Он уже не помнил, зачем вообще вышел из квартиры. Чувство голода окончательно исчезло, и теперь ему хотелось лишь снова улечься в свою постель. Болезнь оказалась более серьезной, чем он предполагал ранее. Ему удалось без особых осложнений вернуться к себе в квартиру, однако у него совсем не осталось сил на то, чтобы раздеться. Не разуваясь, он обмотался простынями, но даже после этого зубы его продолжали клацать.

Когда Трелковский проснулся снова, за окном была ночь. Лучше ему не стало, но крайнее отупение от лихорадки уже отпустило его, уступив место небывалому ощущению просветленности и ясности. Он довольно легко поднялся; все еще не полностью доверяя собственным реакциям, попытался сделать несколько шагов и обнаружил, что голова больше не кружится. Теперь ему казалось, что ноги его совсем не касаются пола. Улучшение состояние позволило, по крайней мере, раздеться. Он подошел к окну, чтобы повесить брюки на спинку стула, и машинально глянул на овальное окно на противоположной стене.

В комнате за окном находилась женщина, которую он сразу же узнал. Симона Шуле.

Она сидела в позе, которую ему уже не раз доводилось видеть раньше, но затем, словно почувствовав, что он подсматривает за ней, медленно повернулась в его сторону. Одна ее рука поднялась к лицу, и она принялась разматывать скрывавший его бинт, правда, обнажила только нижнюю часть лица — вплоть до основания носа. Зловещая улыбка растянула уголки ее рта.

Трелковский прижал ладони ко лбу. Ему хотелось заставить себя оторваться от этого спектакля, но сил не осталось совершенно.

Симона Шуле снова задвигалась, причем Трелковский различал мельчайшие детали ее жестов. Он увидел, как женщина потянула цепочку спуска воды, затем привела в порядок одежду, после чего наконец вышла.

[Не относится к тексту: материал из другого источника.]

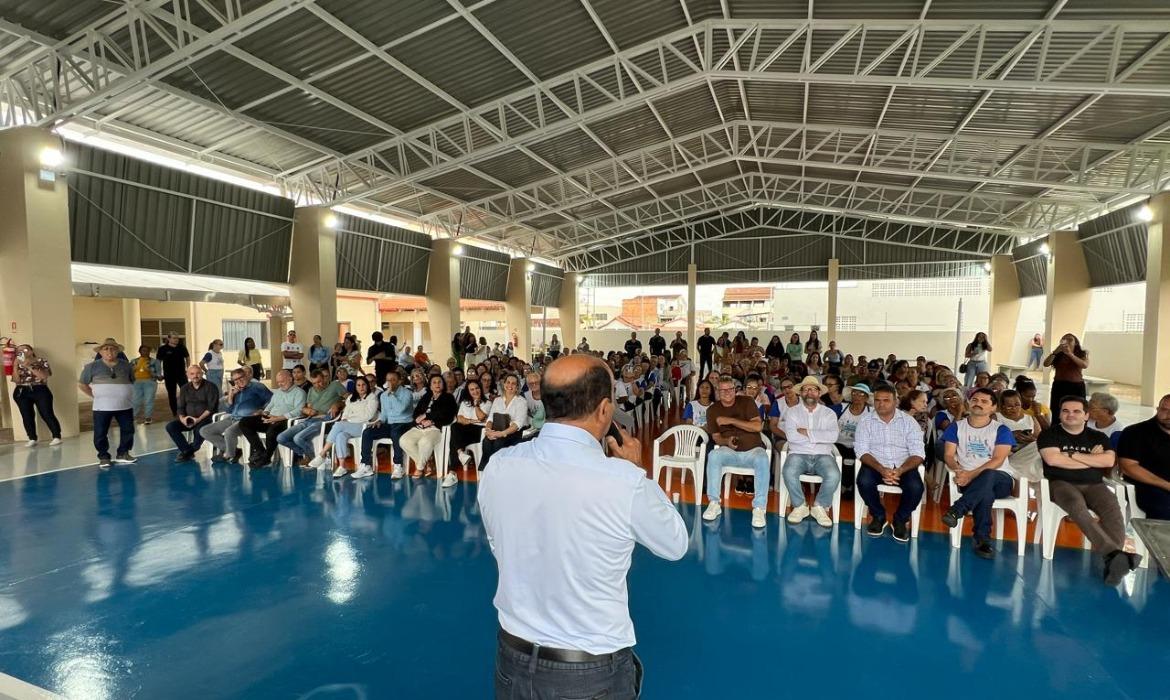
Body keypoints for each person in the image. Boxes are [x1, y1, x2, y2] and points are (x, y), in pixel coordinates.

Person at [479, 354, 685, 699]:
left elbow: (499, 544)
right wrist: (638, 471)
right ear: (604, 410)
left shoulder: (498, 466)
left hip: (512, 659)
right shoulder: (623, 482)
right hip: (588, 673)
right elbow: (674, 543)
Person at [1039, 395, 1139, 584]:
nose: (1070, 415)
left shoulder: (1098, 437)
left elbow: (1108, 461)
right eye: (1065, 411)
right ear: (1059, 414)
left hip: (1095, 484)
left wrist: (1071, 455)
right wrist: (1091, 460)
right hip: (1061, 483)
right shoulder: (1049, 435)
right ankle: (1114, 554)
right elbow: (1053, 460)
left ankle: (1115, 562)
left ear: (1086, 415)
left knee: (1112, 507)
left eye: (1076, 411)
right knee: (1076, 506)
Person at [939, 388, 1016, 560]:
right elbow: (949, 456)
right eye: (974, 400)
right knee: (985, 493)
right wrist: (958, 470)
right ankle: (982, 540)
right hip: (968, 480)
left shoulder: (1002, 430)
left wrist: (970, 475)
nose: (978, 403)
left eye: (984, 401)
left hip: (1000, 479)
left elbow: (998, 460)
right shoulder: (956, 427)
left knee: (988, 474)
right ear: (968, 403)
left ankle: (958, 509)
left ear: (993, 408)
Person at [854, 385, 926, 542]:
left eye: (886, 400)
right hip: (875, 464)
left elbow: (918, 453)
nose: (881, 404)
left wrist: (900, 470)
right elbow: (861, 451)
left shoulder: (909, 422)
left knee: (916, 487)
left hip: (903, 465)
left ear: (896, 401)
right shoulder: (865, 421)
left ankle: (900, 519)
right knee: (864, 481)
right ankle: (878, 515)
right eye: (877, 400)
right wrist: (881, 469)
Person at [702, 376, 770, 528]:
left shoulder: (747, 402)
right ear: (717, 392)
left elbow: (757, 427)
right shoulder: (712, 410)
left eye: (730, 389)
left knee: (762, 458)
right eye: (723, 390)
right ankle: (714, 503)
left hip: (753, 450)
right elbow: (716, 437)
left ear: (735, 390)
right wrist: (726, 441)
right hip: (729, 452)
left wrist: (731, 420)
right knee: (713, 455)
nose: (727, 392)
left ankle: (759, 508)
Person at [779, 376, 840, 527]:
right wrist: (819, 436)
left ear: (819, 393)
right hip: (798, 453)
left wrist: (806, 432)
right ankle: (800, 506)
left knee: (834, 475)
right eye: (806, 389)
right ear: (800, 393)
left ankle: (820, 506)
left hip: (823, 455)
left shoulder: (828, 413)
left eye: (813, 389)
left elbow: (833, 436)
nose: (809, 392)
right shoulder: (792, 412)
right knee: (788, 471)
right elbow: (791, 436)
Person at [78, 338, 136, 468]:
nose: (109, 351)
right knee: (100, 432)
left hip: (125, 405)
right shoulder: (91, 367)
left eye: (113, 349)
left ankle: (123, 454)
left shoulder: (127, 365)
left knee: (128, 430)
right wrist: (95, 395)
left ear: (118, 351)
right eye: (106, 349)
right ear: (101, 352)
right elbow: (82, 384)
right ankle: (104, 457)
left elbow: (132, 381)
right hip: (101, 407)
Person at [200, 368, 271, 463]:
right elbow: (229, 410)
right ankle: (233, 450)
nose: (239, 381)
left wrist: (262, 410)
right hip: (232, 418)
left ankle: (229, 455)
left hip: (247, 420)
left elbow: (271, 400)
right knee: (205, 431)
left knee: (229, 432)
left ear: (246, 376)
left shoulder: (257, 387)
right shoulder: (235, 390)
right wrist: (231, 395)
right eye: (235, 380)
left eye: (241, 377)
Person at [312, 376, 379, 476]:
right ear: (355, 387)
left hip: (364, 426)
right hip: (350, 426)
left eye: (363, 385)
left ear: (367, 386)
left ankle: (322, 454)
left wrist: (351, 418)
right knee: (340, 435)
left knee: (339, 425)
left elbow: (368, 416)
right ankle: (342, 466)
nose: (361, 387)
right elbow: (345, 414)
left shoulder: (372, 397)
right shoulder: (351, 398)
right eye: (358, 385)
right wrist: (347, 419)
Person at [276, 369, 346, 466]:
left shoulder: (335, 385)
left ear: (324, 378)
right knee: (281, 438)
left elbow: (350, 399)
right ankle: (308, 454)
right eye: (314, 383)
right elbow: (306, 407)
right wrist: (306, 410)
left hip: (325, 420)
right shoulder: (311, 390)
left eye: (319, 381)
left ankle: (314, 459)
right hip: (310, 419)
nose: (317, 385)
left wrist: (338, 404)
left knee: (298, 438)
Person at [1118, 393, 1170, 520]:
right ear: (1157, 409)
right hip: (1148, 487)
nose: (1169, 415)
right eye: (1165, 410)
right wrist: (1166, 485)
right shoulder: (1135, 432)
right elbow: (1128, 467)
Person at [238, 369, 305, 468]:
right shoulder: (278, 392)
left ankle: (266, 457)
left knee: (272, 431)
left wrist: (278, 418)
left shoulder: (299, 393)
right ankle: (260, 450)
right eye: (278, 382)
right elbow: (270, 405)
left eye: (282, 381)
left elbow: (299, 411)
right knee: (244, 422)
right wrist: (265, 413)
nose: (280, 384)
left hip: (284, 420)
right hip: (270, 418)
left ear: (290, 379)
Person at [356, 369, 415, 478]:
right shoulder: (383, 395)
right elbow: (384, 414)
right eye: (388, 380)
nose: (390, 382)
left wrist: (391, 394)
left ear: (399, 381)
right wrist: (379, 421)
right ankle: (366, 465)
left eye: (393, 380)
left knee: (395, 432)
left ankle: (398, 465)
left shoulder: (407, 393)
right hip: (390, 424)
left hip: (405, 424)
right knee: (368, 432)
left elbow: (400, 409)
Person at [400, 374, 457, 477]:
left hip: (436, 429)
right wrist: (419, 419)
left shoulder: (448, 398)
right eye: (434, 382)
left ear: (443, 384)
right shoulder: (426, 397)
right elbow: (416, 412)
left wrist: (430, 418)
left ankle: (420, 468)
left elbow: (447, 415)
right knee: (404, 440)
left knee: (424, 442)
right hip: (420, 427)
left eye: (439, 382)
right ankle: (426, 463)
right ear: (430, 386)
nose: (437, 384)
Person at [11, 344, 63, 447]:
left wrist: (28, 366)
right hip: (21, 391)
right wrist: (15, 367)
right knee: (27, 415)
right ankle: (32, 438)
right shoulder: (17, 363)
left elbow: (44, 376)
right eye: (19, 351)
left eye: (25, 350)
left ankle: (56, 436)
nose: (23, 352)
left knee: (46, 413)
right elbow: (16, 380)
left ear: (31, 351)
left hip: (39, 389)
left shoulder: (41, 361)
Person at [166, 364, 220, 461]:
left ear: (202, 374)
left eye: (198, 373)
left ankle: (188, 451)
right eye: (192, 374)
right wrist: (183, 418)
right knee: (171, 427)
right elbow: (180, 407)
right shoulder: (184, 388)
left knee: (198, 433)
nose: (195, 376)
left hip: (205, 419)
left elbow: (211, 408)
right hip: (189, 419)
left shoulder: (211, 387)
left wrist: (198, 420)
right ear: (188, 375)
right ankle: (186, 450)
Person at [480, 374, 530, 471]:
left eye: (513, 383)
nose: (510, 385)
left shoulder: (521, 401)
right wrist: (488, 431)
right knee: (486, 441)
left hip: (514, 432)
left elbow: (517, 424)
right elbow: (490, 419)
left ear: (517, 387)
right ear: (504, 384)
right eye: (508, 382)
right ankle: (487, 468)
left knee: (498, 442)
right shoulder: (497, 400)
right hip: (497, 430)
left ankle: (498, 469)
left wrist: (501, 434)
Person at [995, 389, 1042, 482]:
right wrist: (1011, 435)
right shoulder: (996, 417)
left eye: (1017, 405)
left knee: (1041, 446)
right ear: (1003, 406)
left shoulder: (1030, 418)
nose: (1014, 408)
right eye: (1009, 406)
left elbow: (1040, 438)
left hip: (1029, 451)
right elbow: (989, 437)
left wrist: (1031, 438)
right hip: (1009, 454)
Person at [1043, 333, 1089, 416]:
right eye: (1064, 339)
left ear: (1076, 343)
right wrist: (1054, 353)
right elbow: (1046, 364)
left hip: (1076, 386)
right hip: (1059, 385)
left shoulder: (1081, 353)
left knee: (1077, 410)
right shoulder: (1058, 354)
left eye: (1070, 340)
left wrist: (1070, 354)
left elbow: (1084, 365)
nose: (1067, 341)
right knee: (1057, 410)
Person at [451, 378, 490, 475]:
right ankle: (461, 455)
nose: (475, 391)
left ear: (480, 388)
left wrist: (476, 405)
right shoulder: (465, 403)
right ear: (468, 391)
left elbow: (481, 417)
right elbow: (459, 418)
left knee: (454, 440)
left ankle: (452, 471)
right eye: (472, 389)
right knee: (455, 427)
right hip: (466, 430)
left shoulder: (487, 403)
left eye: (477, 388)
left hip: (479, 431)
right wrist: (472, 421)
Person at [155, 333, 190, 417]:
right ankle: (175, 412)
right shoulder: (163, 349)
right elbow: (158, 361)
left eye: (177, 338)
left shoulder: (181, 347)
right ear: (169, 339)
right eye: (174, 338)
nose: (176, 340)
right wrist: (159, 373)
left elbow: (187, 358)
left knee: (186, 391)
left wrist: (188, 368)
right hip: (169, 375)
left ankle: (187, 410)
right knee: (171, 394)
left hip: (181, 374)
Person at [130, 345, 163, 424]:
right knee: (135, 400)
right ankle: (133, 417)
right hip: (136, 382)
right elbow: (128, 373)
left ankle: (148, 417)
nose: (145, 352)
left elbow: (159, 377)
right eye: (143, 350)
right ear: (139, 351)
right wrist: (133, 370)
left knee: (149, 400)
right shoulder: (133, 361)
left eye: (147, 351)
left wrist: (150, 371)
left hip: (150, 382)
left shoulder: (155, 362)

Свет в туалете погас.

Лишь тогда он смог отвернуться от окна, после чего разулся, а когда стал расстегивать пуговицы рубашки, заметил, что пальцы предательски подрагивают. Чтобы избавиться от одежды, надо было предварительно распахнуть ее, и тут он услышал скорбный звук разрываемой ткани. Он его почти не заметил — все его мысли сосредоточились на том, что он только что увидел.

При этом его даже не столь сильно поразил сам по себе вид призрака Симоны Шуле, поскольку рассудок подсказывал ему, что причина этого видения кроется в его болезни и лихорадке; дело в том, что пока он смотрел на нее, его мозг пережил еще одно, даже более фантастическое видение.

На несколько секунд он словно вознесся над внутренним двором, перелетел в тот самый туалет и уже оттуда смотрел на окно своей собственной квартиры. Он видел прижавшееся к стеклу лицо — лицо человека, похожего на него, как родной близнец, — и глаза этого лица смотрели на него с таким выражением, словно видели перед собой нечто, вызывающее беспредельный ужас.

11. Открытие

Лихорадка прошла, однако Трелковскому по-прежнему никак не удавалось вернуться к нормальному ритму жизни. Казалось, что болезнь унесла с собой какую-то частичку его самого — у него возникло такое чувство, будто ему все время чего-то недостает, а чуть притупленные ощущения постоянно создавали иллюзию, словно мысли никак не могут попасть в ногу с собственным телом. И его это тревожило.